Input material Start Marker

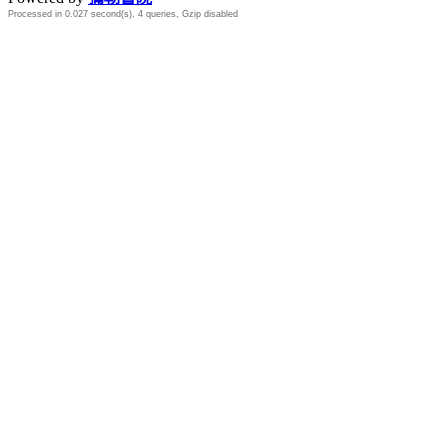
Processed in 0.027 second(s), 4 queries, Gzip disabled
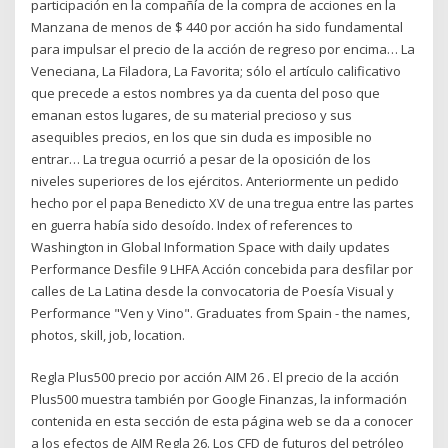
participación en la compañía de la compra de acciones en la
Manzana de menos de $ 440 por acción ha sido fundamental
para impulsar el precio de la acción de regreso por encima… La
Veneciana, La Filadora, La Favorita; sólo el artículo calificativo
que precede a estos nombres ya da cuenta del poso que
emanan estos lugares, de su material precioso y sus
asequibles precios, en los que sin duda es imposible no
entrar… La tregua ocurrió a pesar de la oposición de los
niveles superiores de los ejércitos. Anteriormente un pedido
hecho por el papa Benedicto XV de una tregua entre las partes
en guerra había sido desoído. Index of references to
Washington in Global Information Space with daily updates
Performance Desfile 9 LHFA Acción concebida para desfilar por
calles de La Latina desde la convocatoria de Poesía Visual y
Performance "Ven y Vino". Graduates from Spain - the names,
photos, skill, job, location.
Regla Plus500 precio por acción AIM 26 . El precio de la acción
Plus500 muestra también por Google Finanzas, la información
contenida en esta sección de esta página web se da a conocer
a los efectos de AIM Regla 26. Los CFD de futuros del petróleo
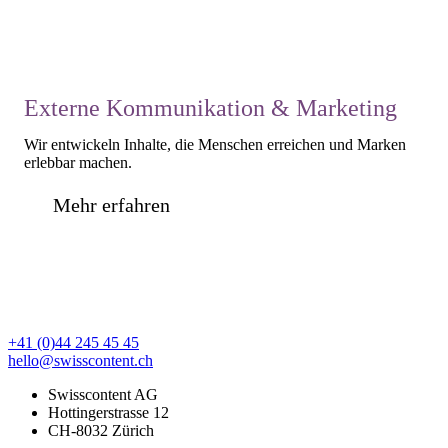
Externe Kommunikation & Marketing
Wir entwickeln Inhalte, die Menschen erreichen und Marken
erlebbar machen.
Mehr erfahren
Footer
+41 (0)44 245 45 45
hello@swisscontent.ch
Swisscontent AG
Hottingerstrasse 12
CH-8032 Zürich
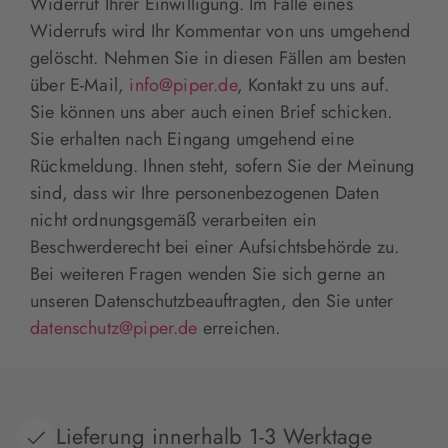
Widerruf Ihrer Einwilligung. Im Falle eines
Widerrufs wird Ihr Kommentar von uns umgehend
gelöscht. Nehmen Sie in diesen Fällen am besten
über E-Mail,
info@piper.de
, Kontakt zu uns auf.
Sie können uns aber auch einen Brief schicken.
Sie erhalten nach Eingang umgehend eine
Rückmeldung. Ihnen steht, sofern Sie der Meinung
sind, dass wir Ihre personenbezogenen Daten
nicht ordnungsgemäß verarbeiten ein
Beschwerderecht bei einer Aufsichtsbehörde zu.
Bei weiteren Fragen wenden Sie sich gerne an
unseren Datenschutzbeauftragten, den Sie unter
datenschutz@piper.de
erreichen.
Lieferung innerhalb 1-3 Werktage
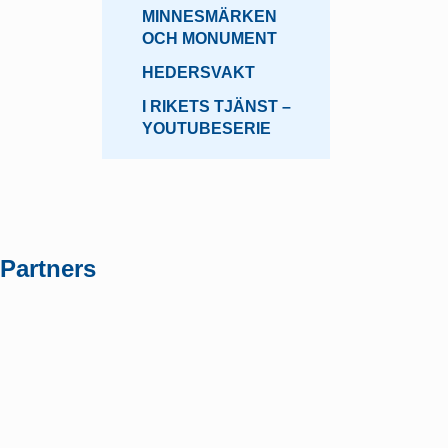
MINNESMÄRKEN
OCH MONUMENT
HEDERSVAKT
I RIKETS TJÄNST –
YOUTUBESERIE
Partners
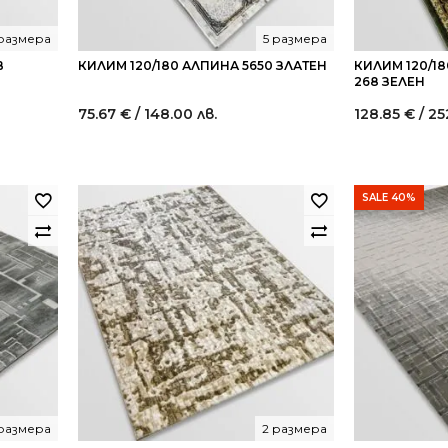
 размера
5 размера
В
КИЛИМ 120/180 АЛПИНА 5650 ЗЛАТЕН
КИЛИМ 120/1
268 ЗЕЛЕН
75.67
€
/ 148.00 лв.
128.85
€
/ 25
nt
0 €
SALE 40%
2
 размера
2 размера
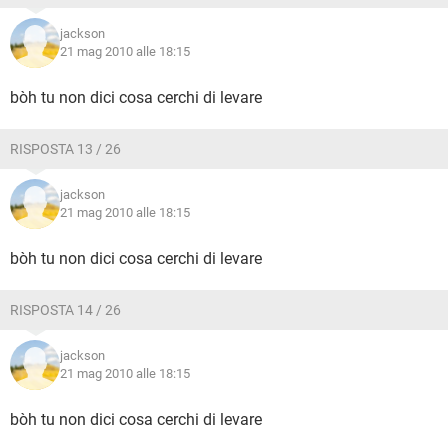
jackson
21 mag 2010 alle 18:15
bòh tu non dici cosa cerchi di levare
RISPOSTA 13 / 26
jackson
21 mag 2010 alle 18:15
bòh tu non dici cosa cerchi di levare
RISPOSTA 14 / 26
jackson
21 mag 2010 alle 18:15
bòh tu non dici cosa cerchi di levare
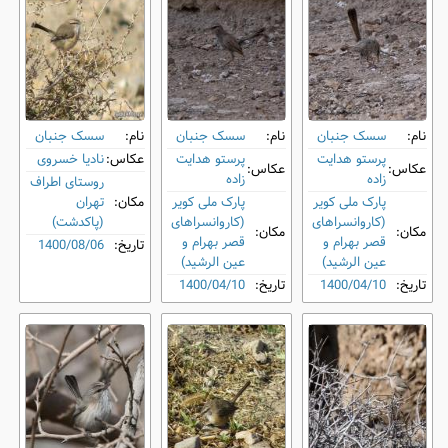
نام:
سسک جنبان
نام:
سسک جنبان
نام:
سسک جنبان
پرستو هدایت
پرستو هدایت
عکاس:
نادیا خسروی
عکاس:
عکاس:
زاده
زاده
روستای اطراف
پارک ملی کویر
پارک ملی کویر
مکان:
تهران
(کاروانسراهای
(کاروانسراهای
(پاکدشت)
مکان:
مکان:
قصر بهرام و
قصر بهرام و
تاریخ:
1400/08/06
عین الرشید)
عین الرشید)
تاریخ:
1400/04/10
تاریخ:
1400/04/10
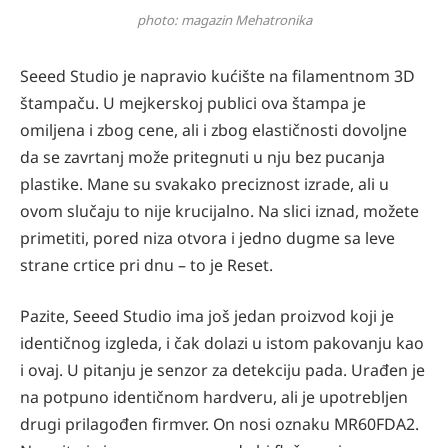
photo: magazin Mehatronika
Seeed Studio je napravio kućište na filamentnom 3D
štampaču. U mejkerskoj publici ova štampa je
omiljena i zbog cene, ali i zbog elastičnosti dovoljne
da se zavrtanj može pritegnuti u nju bez pucanja
plastike. Mane su svakako preciznost izrade, ali u
ovom slučaju to nije krucijalno. Na slici iznad, možete
primetiti, pored niza otvora i jedno dugme sa leve
strane crtice pri dnu – to je Reset.
Pazite, Seeed Studio ima još jedan proizvod koji je
identičnog izgleda, i čak dolazi u istom pakovanju kao
i ovaj. U pitanju je senzor za detekciju pada. Urađen je
na potpuno identičnom hardveru, ali je upotrebljen
drugi prilagođen firmver. On nosi oznaku MR60FDA2.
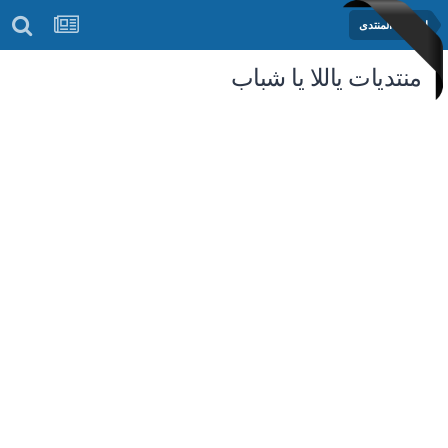
إعلانات المنتدى
منتديات ياللا يا شباب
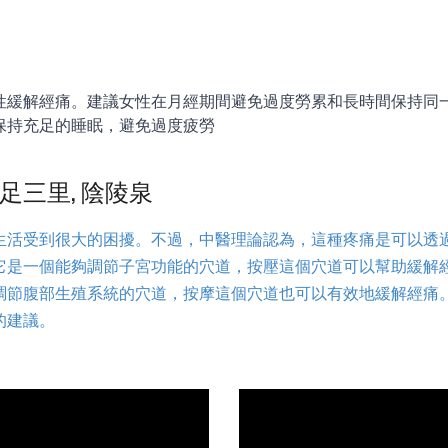
性緩解經痛。建議女性在月經期間避免過度勞累和長時間保持同
保持充足的睡眠，避免過度疲勞
足三里, 陰陵泉
生活受到很大的困擾。不過，中醫理論認為，這種疼痛是可以透
它是一個能夠調節子宮功能的穴道，按壓這個穴道可以幫助緩解
調節腹部生殖系統的穴道，按摩這個穴道也可以有效地緩解經痛
的建議。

Input material End Marker

**Task goal**
Which lines above include "para"? Show each of them by copying it.

**Exercise output**
para impulsar el precio de la acción de regreso por encima… La
Performance Desfile 9 LHFA Acción concebida para desfilar por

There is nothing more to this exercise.